Pretty sure I ate every bite of mine. And while the coleslaw drew mixed reactions, the opinion was clear on the red rice.
“I had the red rice which was FAN-tastic,” Heather emphasized. “Nice and spicy. It had good sausage, onions, red peppers. Fabulous.”
“It was really a very good version,” I agreed, and there was nothing more to say.
As for Heather’s final side…(can you really call banana pudding a side?)
“I had the banana pudding,” she recounted. “And my husband liked the banana pudding and my son liked the banana pudding.
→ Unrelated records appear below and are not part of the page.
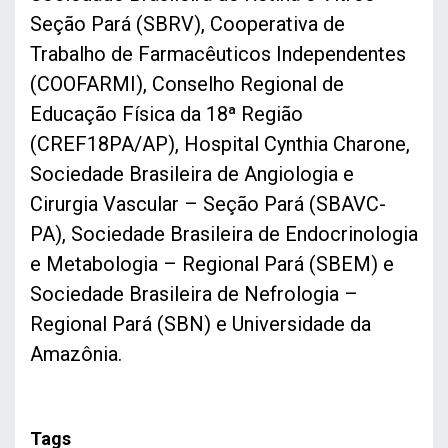
Seção Pará (SBRV), Cooperativa de
Trabalho de Farmacêuticos Independentes
(COOFARMI), Conselho Regional de
Educação Física da 18ª Região
(CREF18PA/AP), Hospital Cynthia Charone,
Sociedade Brasileira de Angiologia e
Cirurgia Vascular – Seção Pará (SBAVC-
PA), Sociedade Brasileira de Endocrinologia
e Metabologia – Regional Pará (SBEM) e
Sociedade Brasileira de Nefrologia –
Regional Pará (SBN) e Universidade da
Amazônia.
Tags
I thought it was not as sweet as I wanted it to be, and it didn’t carry as much flavor because it had so much whipped cream, but it was probably real whipped cream and not the fake stuff.”
The pudding was similar to what we have seen a couple of places, most notable Sweatman’s in Holly Hill who made a very good version. The custard (or “pudding”) part of the dish is mixed together with whipped cream, which makes the custard lighter, but it can also diminish the flavor.
“There wasn’t enough flavor in the banana pudding,” Heather contended, though it did have a sufficient number of bananas and real vanilla wafers.
Bottom line is, of the three places we checked ahead of time and thought we might go to, I’m glad we picked this one. We’re confident you will enjoy it as well.